• **SUPPLIED INFORMATION**:
※ ※ ※
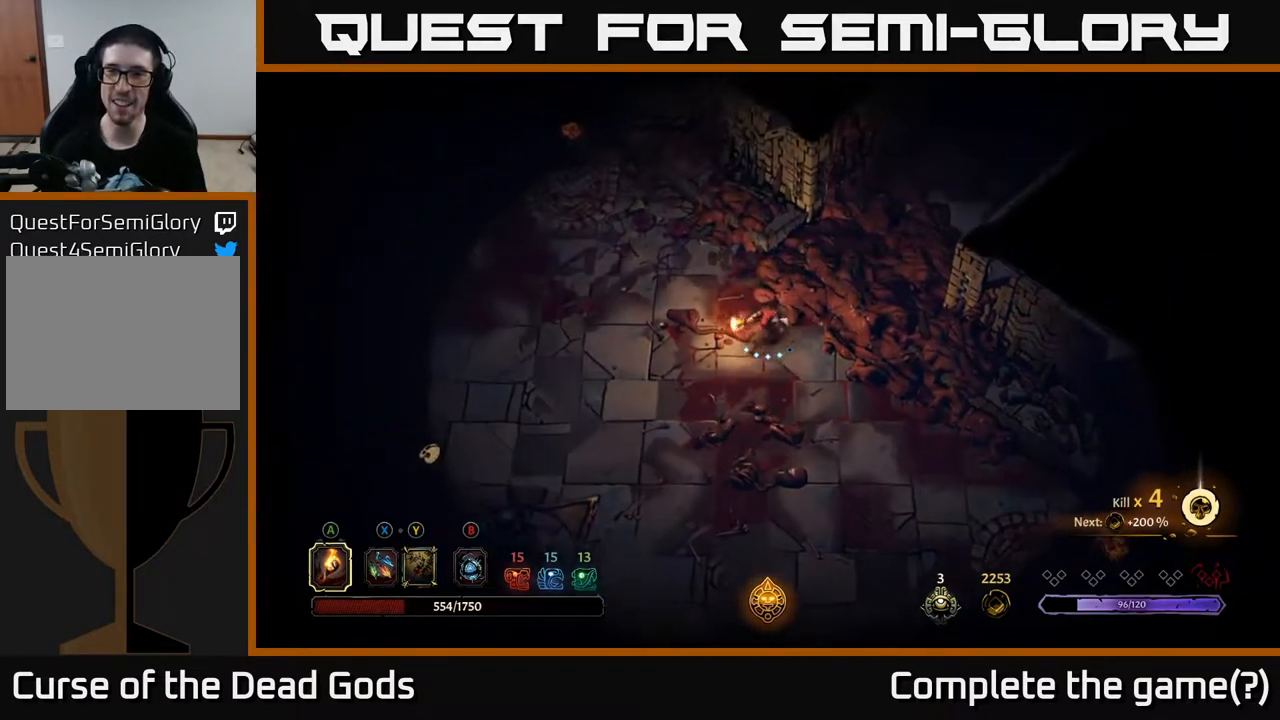
{"buttons": [], "left_stick": "left", "right_stick": "center", "events": [[83, "left_stick", "center"], [367, "left_stick", "left"]]}
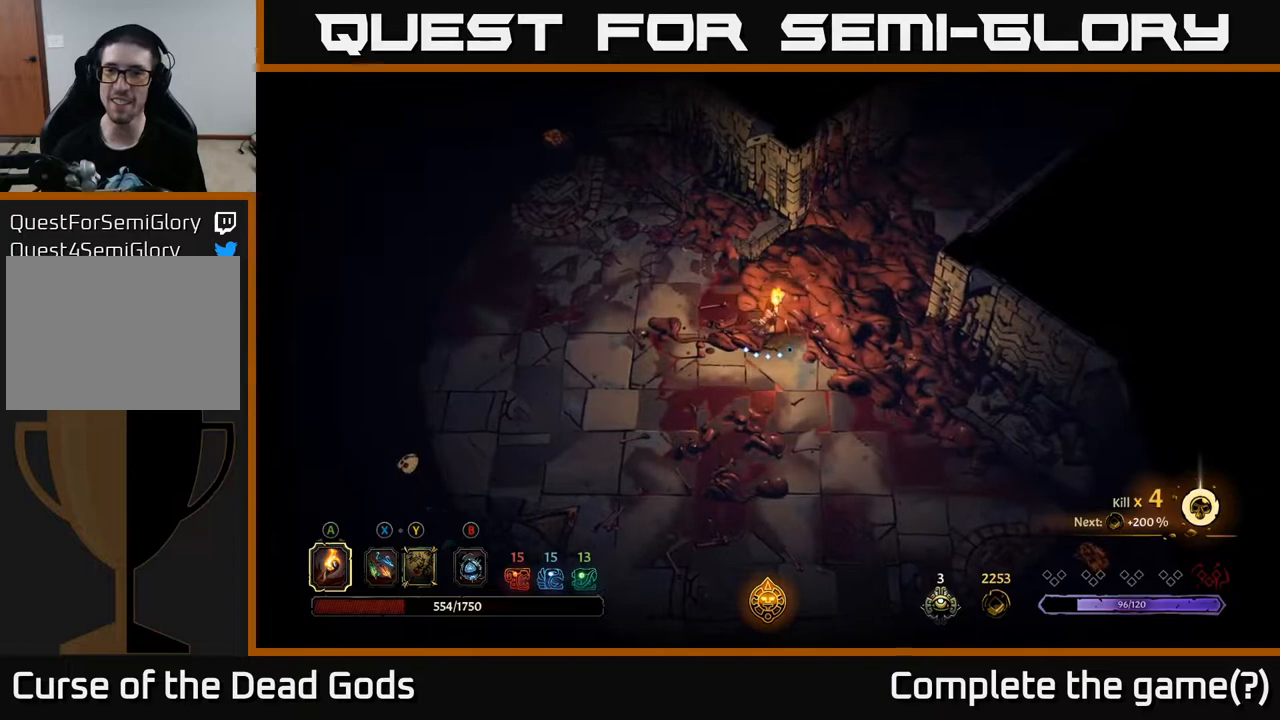
{"buttons": [], "left_stick": "down-left", "right_stick": "center", "events": [[183, "left_stick", "down-left"], [267, "B", "down"], [350, "B", "up"]]}
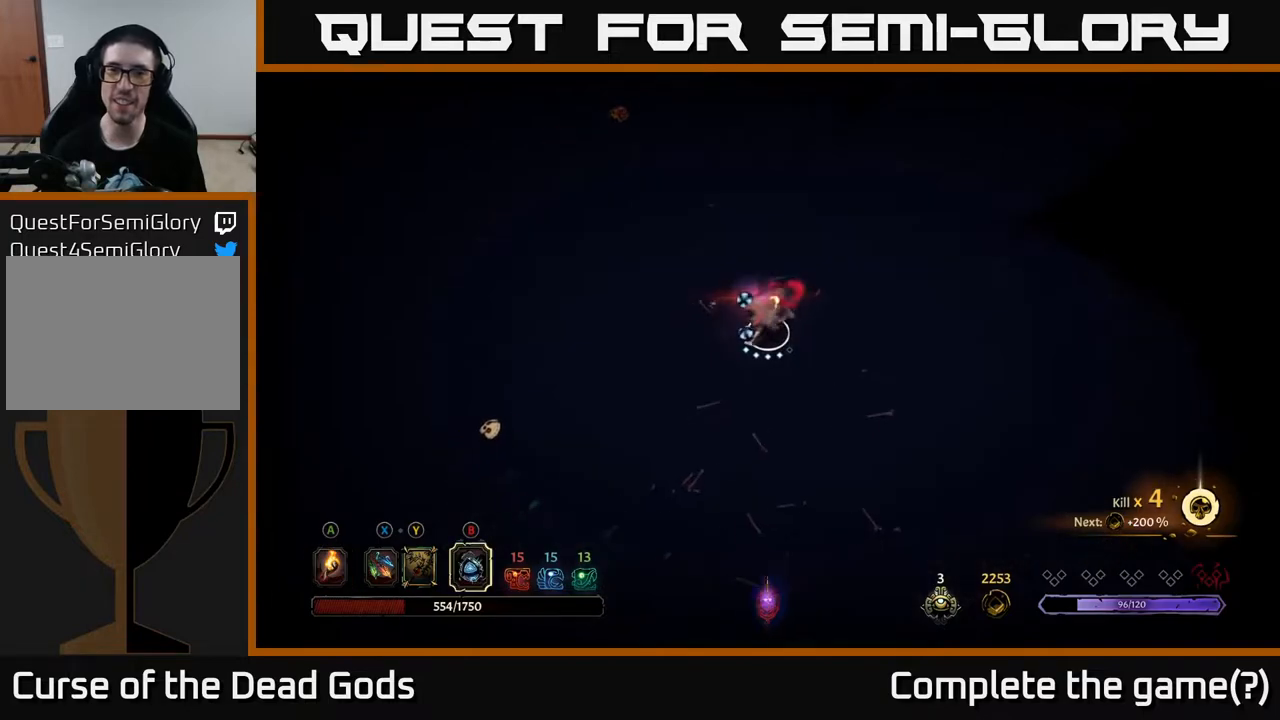
{"buttons": [], "left_stick": "down-left", "right_stick": "center", "events": []}
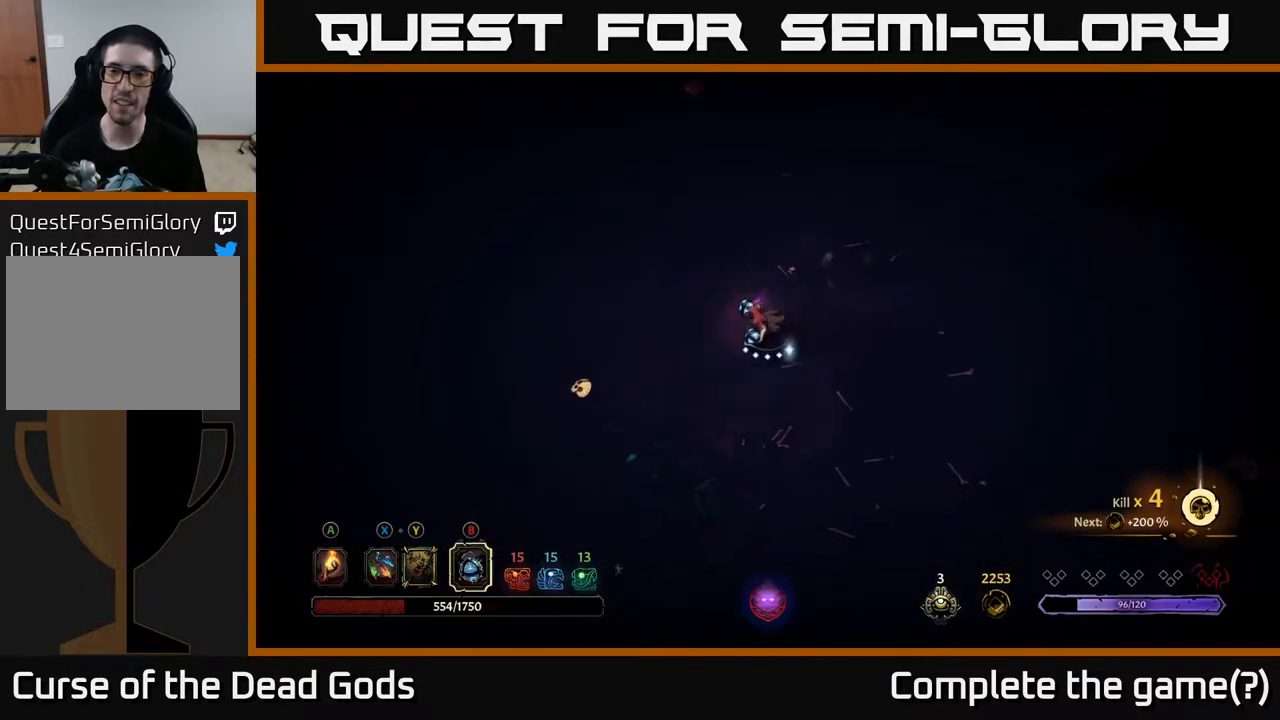
{"buttons": [], "left_stick": "up-right", "right_stick": "center", "events": [[117, "B", "down"], [117, "left_stick", "up-right"], [200, "B", "up"]]}
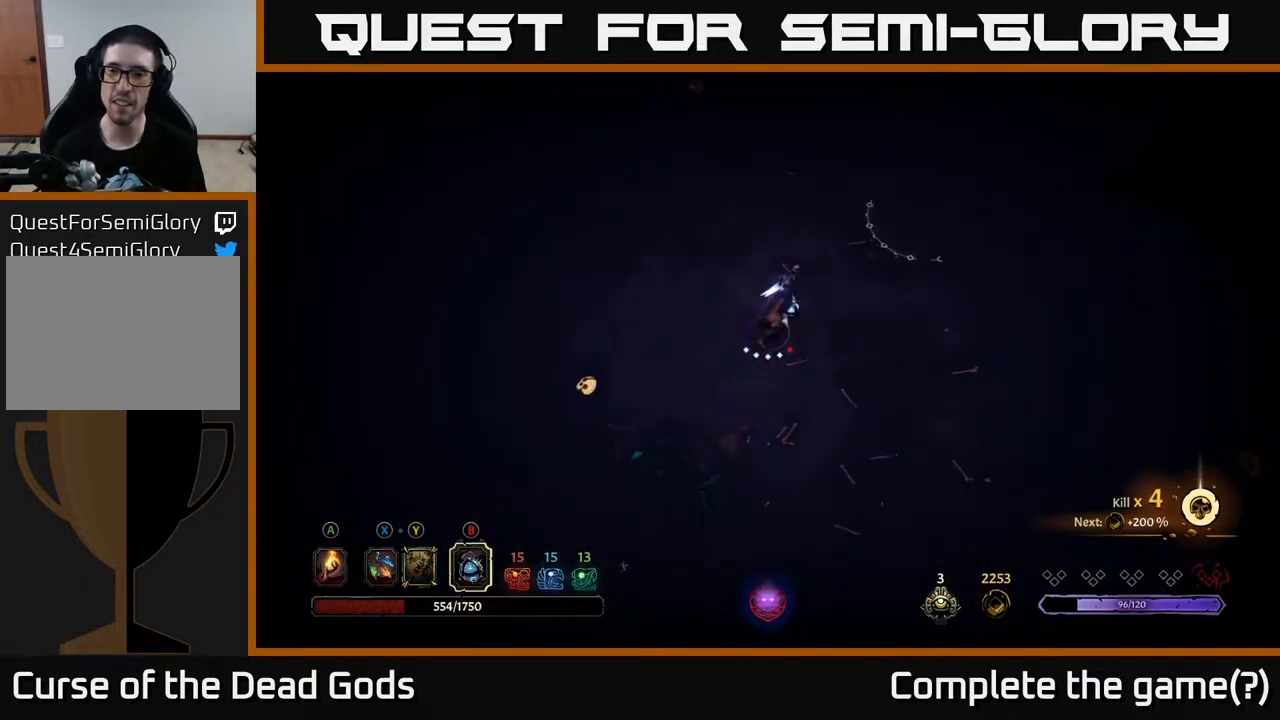
{"buttons": [], "left_stick": "center", "right_stick": "center", "events": [[350, "left_stick", "center"]]}
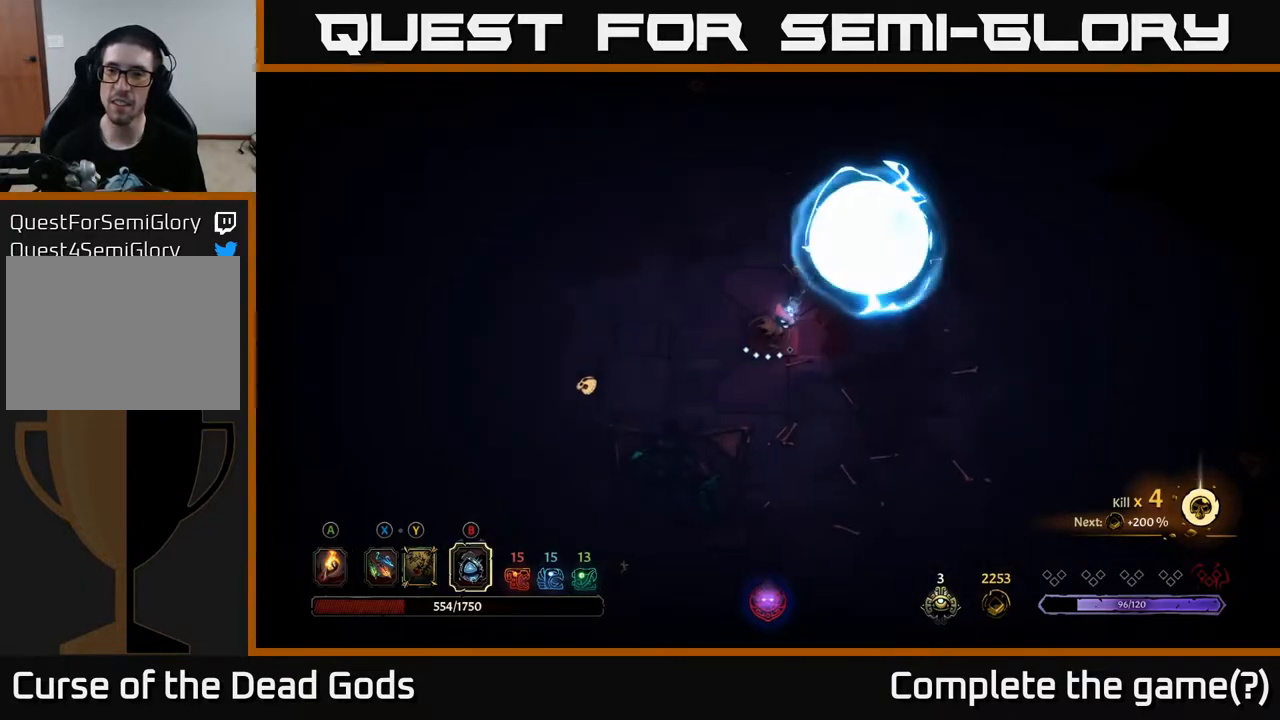
{"buttons": [], "left_stick": "right", "right_stick": "center", "events": [[117, "left_stick", "left"], [217, "left_stick", "down-left"], [367, "left_stick", "down-right"], [450, "left_stick", "right"]]}
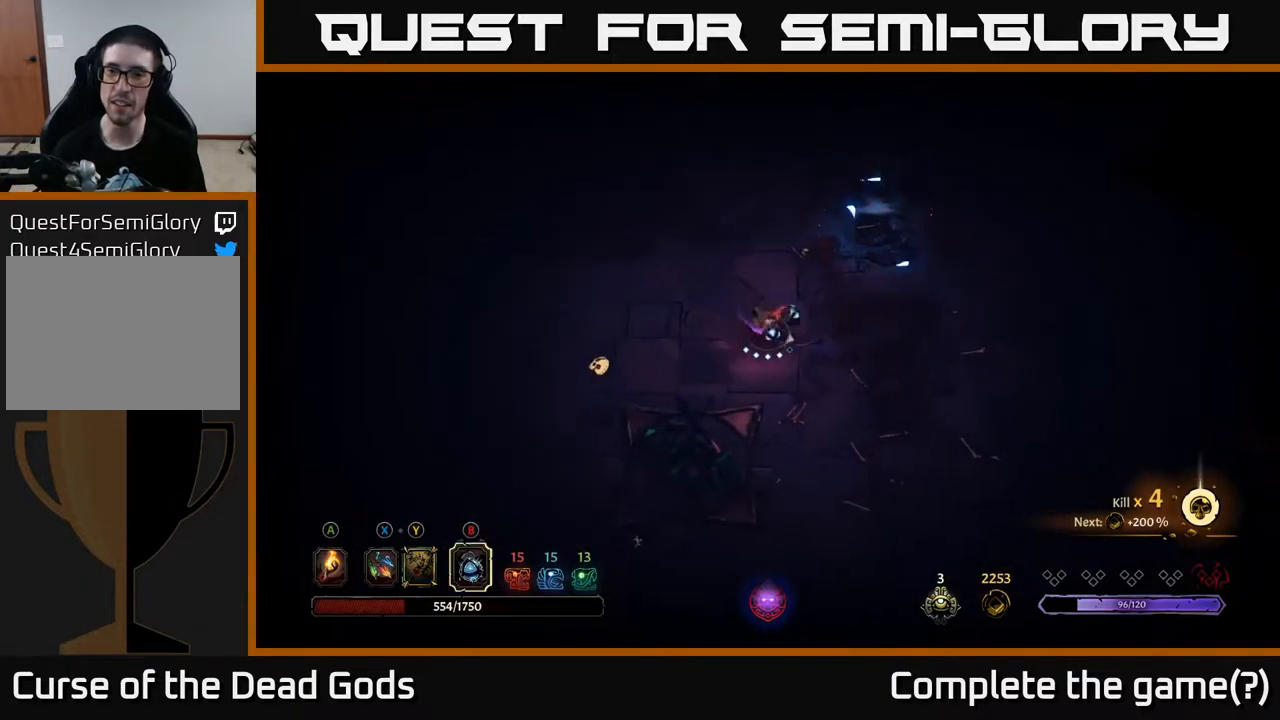
{"buttons": [], "left_stick": "right", "right_stick": "center", "events": [[50, "B", "down"], [117, "B", "up"]]}
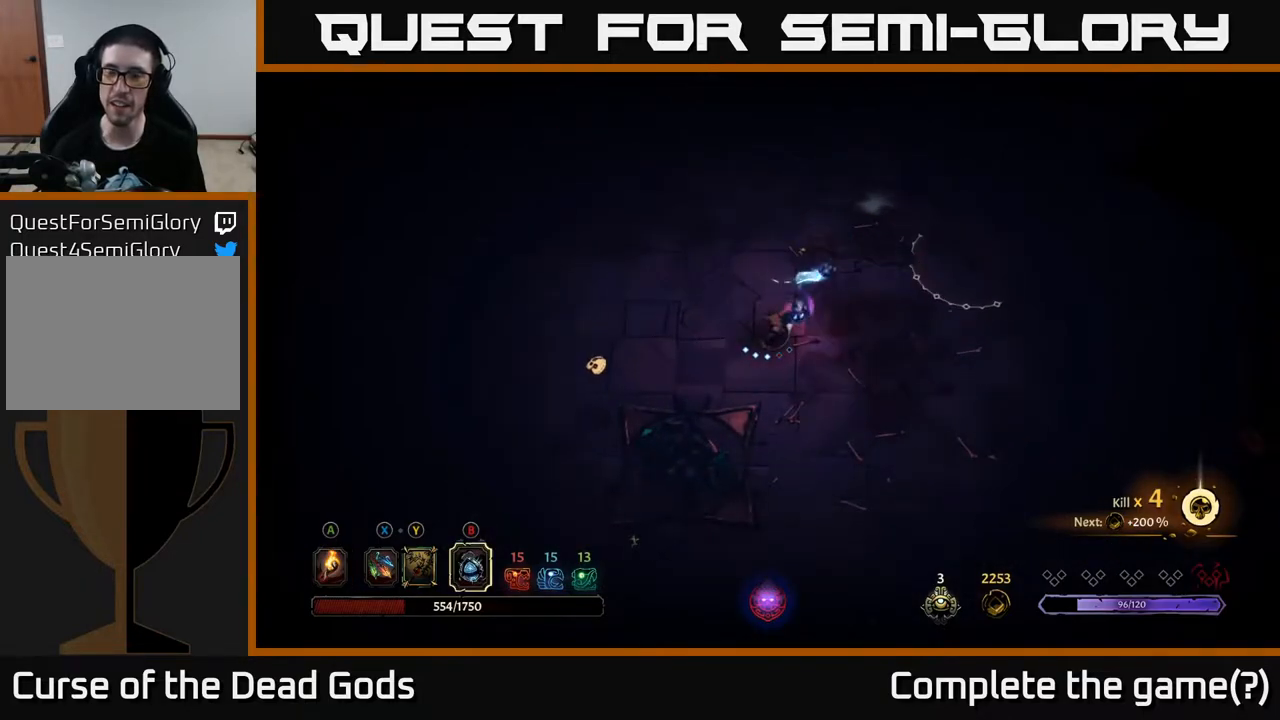
{"buttons": [], "left_stick": "center", "right_stick": "center", "events": [[267, "left_stick", "up-right"], [367, "left_stick", "center"]]}
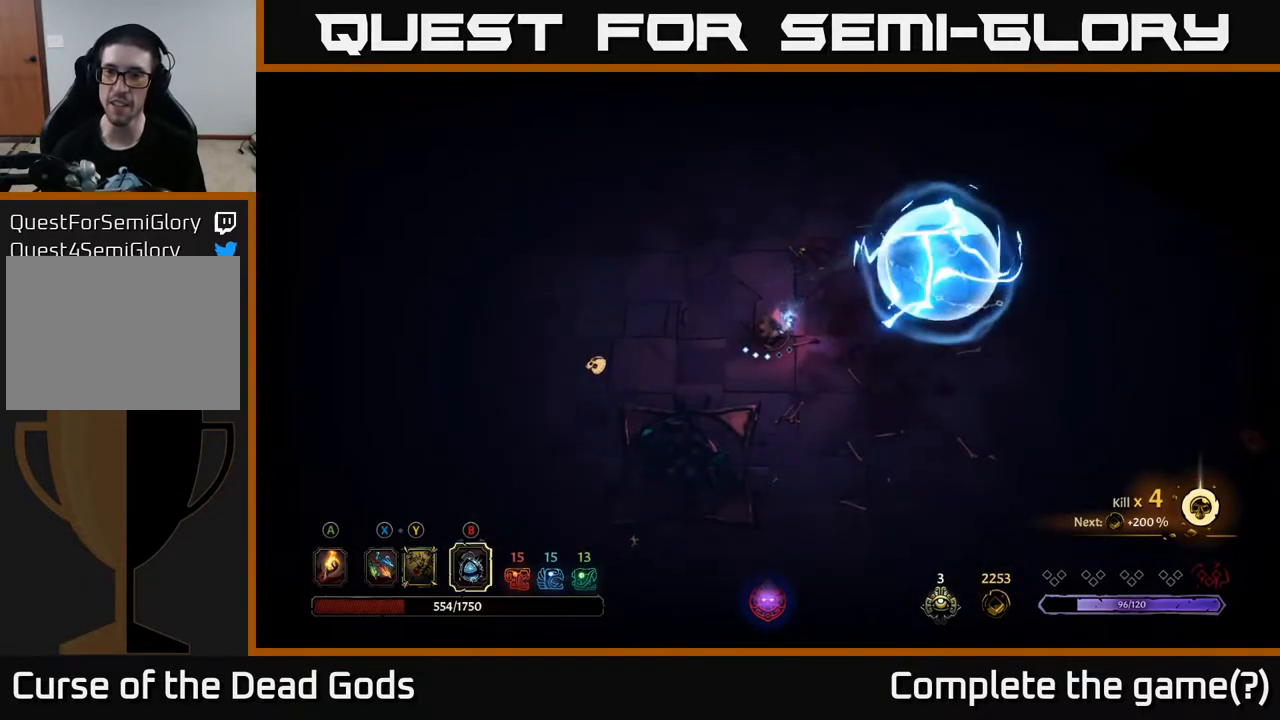
{"buttons": [], "left_stick": "up-left", "right_stick": "center", "events": [[33, "A", "down"], [67, "left_stick", "up-right"], [133, "A", "up"], [500, "left_stick", "up-left"]]}
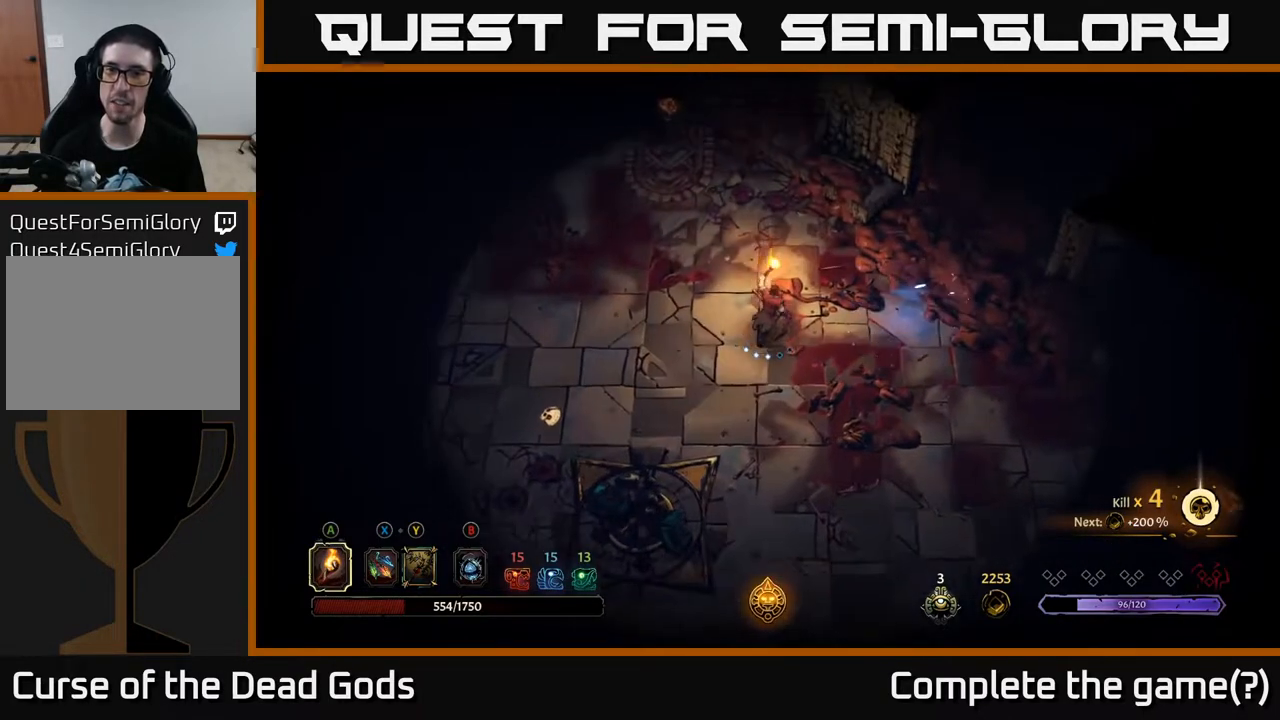
{"buttons": [], "left_stick": "left", "right_stick": "center", "events": [[450, "left_stick", "left"]]}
※ ※ ※
• **WHAT TO PRODUCE**:
Please repeat each record exactly and keep every picture out of the copy.

• **OUTPUT FOR THIS EXERCISE**:
{"buttons": [], "left_stick": "left", "right_stick": "center", "events": [[83, "left_stick", "center"], [367, "left_stick", "left"]]}
{"buttons": [], "left_stick": "down-left", "right_stick": "center", "events": [[183, "left_stick", "down-left"], [267, "B", "down"], [350, "B", "up"]]}
{"buttons": [], "left_stick": "down-left", "right_stick": "center", "events": []}
{"buttons": [], "left_stick": "up-right", "right_stick": "center", "events": [[117, "B", "down"], [117, "left_stick", "up-right"], [200, "B", "up"]]}
{"buttons": [], "left_stick": "center", "right_stick": "center", "events": [[350, "left_stick", "center"]]}
{"buttons": [], "left_stick": "right", "right_stick": "center", "events": [[117, "left_stick", "left"], [217, "left_stick", "down-left"], [367, "left_stick", "down-right"], [450, "left_stick", "right"]]}
{"buttons": [], "left_stick": "right", "right_stick": "center", "events": [[50, "B", "down"], [117, "B", "up"]]}
{"buttons": [], "left_stick": "center", "right_stick": "center", "events": [[267, "left_stick", "up-right"], [367, "left_stick", "center"]]}
{"buttons": [], "left_stick": "up-left", "right_stick": "center", "events": [[33, "A", "down"], [67, "left_stick", "up-right"], [133, "A", "up"], [500, "left_stick", "up-left"]]}
{"buttons": [], "left_stick": "left", "right_stick": "center", "events": [[450, "left_stick", "left"]]}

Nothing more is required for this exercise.